### [Written task]
Nothing in the data should be left out, so repeat it all exactly.

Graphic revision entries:
* * * *

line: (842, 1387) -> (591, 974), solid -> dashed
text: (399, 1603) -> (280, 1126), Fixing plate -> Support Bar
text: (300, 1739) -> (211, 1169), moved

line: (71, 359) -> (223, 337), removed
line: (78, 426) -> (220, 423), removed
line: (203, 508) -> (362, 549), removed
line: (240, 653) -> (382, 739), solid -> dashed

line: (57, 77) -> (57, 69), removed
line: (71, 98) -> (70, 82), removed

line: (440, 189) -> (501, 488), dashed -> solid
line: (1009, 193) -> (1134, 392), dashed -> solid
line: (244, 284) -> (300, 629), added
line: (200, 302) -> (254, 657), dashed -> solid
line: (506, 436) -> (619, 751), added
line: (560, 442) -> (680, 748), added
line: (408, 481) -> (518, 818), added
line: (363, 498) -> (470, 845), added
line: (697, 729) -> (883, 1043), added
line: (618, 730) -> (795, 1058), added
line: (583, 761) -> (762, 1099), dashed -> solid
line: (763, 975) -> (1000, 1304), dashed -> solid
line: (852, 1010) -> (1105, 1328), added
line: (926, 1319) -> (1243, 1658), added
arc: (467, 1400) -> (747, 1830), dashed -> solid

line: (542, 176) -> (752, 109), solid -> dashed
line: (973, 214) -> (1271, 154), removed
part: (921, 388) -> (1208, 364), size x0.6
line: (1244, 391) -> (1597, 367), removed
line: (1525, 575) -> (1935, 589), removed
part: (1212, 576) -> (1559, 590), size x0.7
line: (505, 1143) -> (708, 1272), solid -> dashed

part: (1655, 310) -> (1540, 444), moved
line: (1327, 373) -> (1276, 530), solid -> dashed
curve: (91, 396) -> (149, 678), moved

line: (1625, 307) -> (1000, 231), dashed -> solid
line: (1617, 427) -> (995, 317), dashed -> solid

* * * *

### [The answer]
line: (842, 1387) -> (591, 974), solid -> dashed
text: (399, 1603) -> (280, 1126), Fixing plate -> Support Bar
text: (300, 1739) -> (211, 1169), moved

line: (71, 359) -> (223, 337), removed
line: (78, 426) -> (220, 423), removed
line: (203, 508) -> (362, 549), removed
line: (240, 653) -> (382, 739), solid -> dashed

line: (57, 77) -> (57, 69), removed
line: (71, 98) -> (70, 82), removed

line: (440, 189) -> (501, 488), dashed -> solid
line: (1009, 193) -> (1134, 392), dashed -> solid
line: (244, 284) -> (300, 629), added
line: (200, 302) -> (254, 657), dashed -> solid
line: (506, 436) -> (619, 751), added
line: (560, 442) -> (680, 748), added
line: (408, 481) -> (518, 818), added
line: (363, 498) -> (470, 845), added
line: (697, 729) -> (883, 1043), added
line: (618, 730) -> (795, 1058), added
line: (583, 761) -> (762, 1099), dashed -> solid
line: (763, 975) -> (1000, 1304), dashed -> solid
line: (852, 1010) -> (1105, 1328), added
line: (926, 1319) -> (1243, 1658), added
arc: (467, 1400) -> (747, 1830), dashed -> solid

line: (542, 176) -> (752, 109), solid -> dashed
line: (973, 214) -> (1271, 154), removed
part: (921, 388) -> (1208, 364), size x0.6
line: (1244, 391) -> (1597, 367), removed
line: (1525, 575) -> (1935, 589), removed
part: (1212, 576) -> (1559, 590), size x0.7
line: (505, 1143) -> (708, 1272), solid -> dashed

part: (1655, 310) -> (1540, 444), moved
line: (1327, 373) -> (1276, 530), solid -> dashed
curve: (91, 396) -> (149, 678), moved

line: (1625, 307) -> (1000, 231), dashed -> solid
line: (1617, 427) -> (995, 317), dashed -> solid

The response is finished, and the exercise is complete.